Getting started#

MIdAS (MultI-scale bias AdjuStment) is developed as a tool to run various bias-adjustment methods at different scales. Currently, it features a non-parametric quantile-mapping method. It performs bias adjustment on earth science data that can be output from climate models, NWP models, observations, etc.

In all cases, we are looking at timeseries of data that should be adjusted such that it satisfies certain characteristics of a similar dataset from a different source, which is referred to as reference. The dataset to be adjusted is here referred to as model, because it usually is the output from some numerical models.

The characteristics that we try to match are typically statistical in nature, such as the mean or a set of quantiles.

Get MIdAS source code#

The MIdAS source code can be downloaded from the GitLab repository.

You can clone the public repository:

    $ git clone git@git.smhi.se:midas/midas.git

or

    $ git clone https://git.smhi.se/midas/midas.git

Create virtuell environment#

To install MIdAS, the Conda package manager or its faster sibling Mamba can be used. If you don’t have a version of Conda or Mamba, the best way to get started is by installing Miniforge, an installer for Mamba that will pre-configure your installation.

Tip

If you prefer to use Conda instead of Mamba, for example because this has been pre-installed for you, just replace mamba with conda in the following commands.

Create a new environment, my-midas, by:

mamba env create -n my-midas -f environment.yml

To use MIdAS at any time, you need to make sure that the my-midas environment is activated. To do that, execute:

mamba activate my-midas

Install MIdAS#

To install MIdAS, you need to navigate to the root folder and have conda environment, my-midas, activated. MIdAS can then be installed in two different ways.

To install a stable version of MIdAS, run this command in your terminal:

    $ pip install .

If you are planning to make changes to the MIdAS code, you can use the -e flag to make an editable install. Run this command in your terminal:

    $ pip install -e .

The -e makes this an “editable” installation, meaning that any change in the source code immediately affects the installation, as the source code is merely linked into the python library.

If you don’t have pip installed, this Python installation guide can guide you through the process.

Try running MIdAS with the help-option:

midas --help

Run MIdAS#

Following the recommended way for bias correcting e.g., daily precipitation pr, we try to run MIdAS on single node with reference_input as referenc data and model_input as model data. reference_input and model_input are key words to search reference and model data. The reference period, 1980/2000, is specified with the -p option. The exemplary output file,corrected.nc, is given with the -o option. -s or --ssr is needed to activate singularity stochastic removal (SSR) method Vrac et al., 2016 for wet-day adjustments during precipitation bias-adjustment .

midas -t pr \
      -p 1980/2000 \
      -s \
      -r reference_input \
      -m model_input \
      -o corrected.nc

Optional arguments can be found with the help-option midas --help.

MIdAS can also be run on multiple nodes using sbatch. An examplaric runscript, midas.sh can be found at the folder,jobscripts.It cointains more detailed information about the srun input arguments.

Currently tested variables#

The following variables can be bias-adjusted, categorized by the defining distribution.

  • daily precipitation (pr)

  • daily near-surface air temperature (tas)

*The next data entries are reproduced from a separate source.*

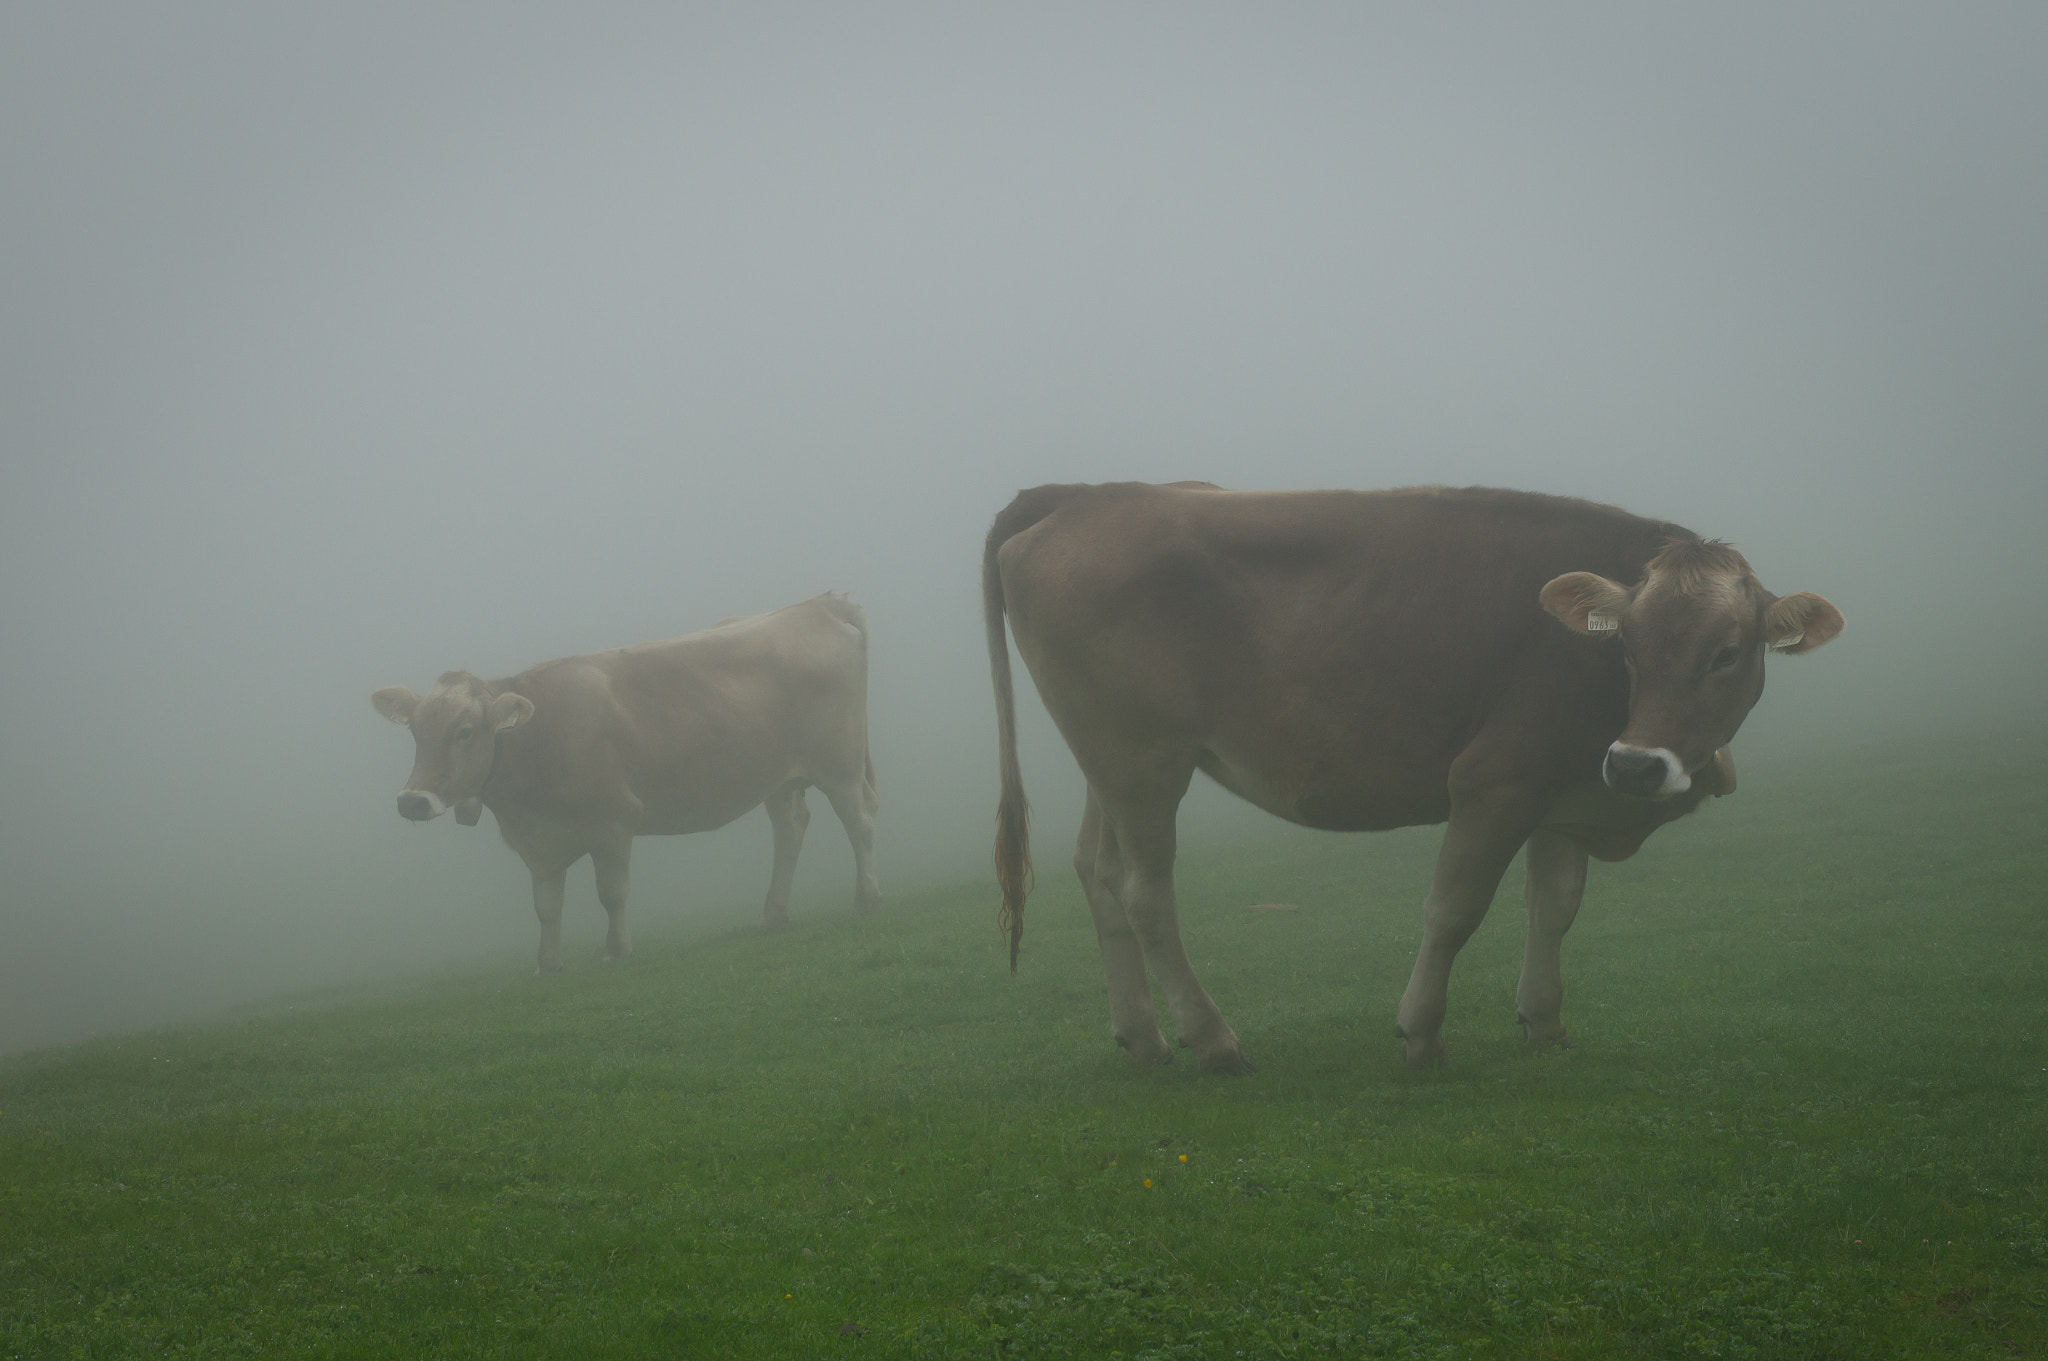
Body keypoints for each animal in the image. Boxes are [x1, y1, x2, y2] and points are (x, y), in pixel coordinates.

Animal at [372, 592, 879, 974]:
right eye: (415, 731)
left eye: (464, 731)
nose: (412, 801)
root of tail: (817, 604)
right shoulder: (539, 842)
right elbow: (546, 906)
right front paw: (547, 964)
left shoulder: (614, 820)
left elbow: (611, 894)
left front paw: (617, 951)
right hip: (778, 777)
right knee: (790, 828)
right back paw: (772, 916)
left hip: (840, 765)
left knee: (860, 822)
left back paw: (866, 900)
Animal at [984, 483, 1843, 1070]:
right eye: (1627, 644)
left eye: (1726, 652)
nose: (1635, 764)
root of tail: (1085, 492)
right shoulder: (1494, 781)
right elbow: (1454, 909)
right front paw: (1421, 1030)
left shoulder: (1564, 787)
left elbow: (1555, 907)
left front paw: (1543, 1019)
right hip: (1142, 760)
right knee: (1144, 891)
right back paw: (1212, 1037)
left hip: (1108, 761)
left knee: (1099, 874)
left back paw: (1144, 1035)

  • daily relative humidity (hurs)

  • inverse of daily relative humidity (hurs_inv)

  • daily wind speed (sfcWind)

  • daily maximum temperature (tasmax)

  • daily minimum temperature (tasmin)

  • daily surface downwelling shortwave radiation (rsds)

  • daily surface downwelling longwave radiation (rlds)

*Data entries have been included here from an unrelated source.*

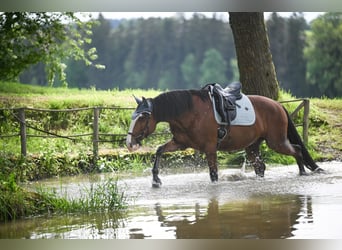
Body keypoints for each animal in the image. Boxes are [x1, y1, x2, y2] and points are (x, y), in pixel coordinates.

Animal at [125, 87, 320, 187]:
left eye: (142, 117)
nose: (129, 143)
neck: (189, 112)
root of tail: (278, 105)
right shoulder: (180, 143)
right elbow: (159, 150)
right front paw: (156, 179)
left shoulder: (210, 148)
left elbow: (213, 174)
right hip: (252, 146)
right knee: (260, 166)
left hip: (276, 142)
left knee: (297, 150)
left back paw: (303, 173)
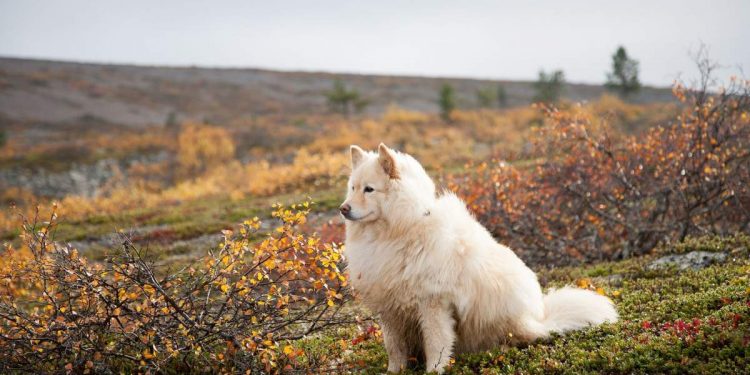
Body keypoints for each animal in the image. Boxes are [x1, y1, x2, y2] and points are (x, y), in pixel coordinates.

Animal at [344, 143, 620, 374]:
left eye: (369, 189)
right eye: (353, 188)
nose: (343, 209)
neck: (398, 231)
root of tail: (540, 318)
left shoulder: (433, 303)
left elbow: (436, 343)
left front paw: (434, 370)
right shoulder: (389, 307)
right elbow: (394, 347)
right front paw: (394, 371)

Standardization includes standardization of units, calendar conversion, interpolation. It is needed for all input variables. It is because MIdAS is built upon python Iris module that is embedded with the NetCDF CF Metadata Conventions.

Depending on the variable to be adjusted, Pre-process and Post-process may be required before and after running the MIdAS. Pre-process refer to preparing intermediate input data so that the meteorological variables of interest are to be bias-corrected in an indirect way and then transformed via Post-process.

Along with long name and units of meteorologial variables, the recommended way to bias-adjust the meteorological variables are summarized in Recommended processing steps. The required pre-process and post-process for specified variables are explained in Indirect bias adjustment.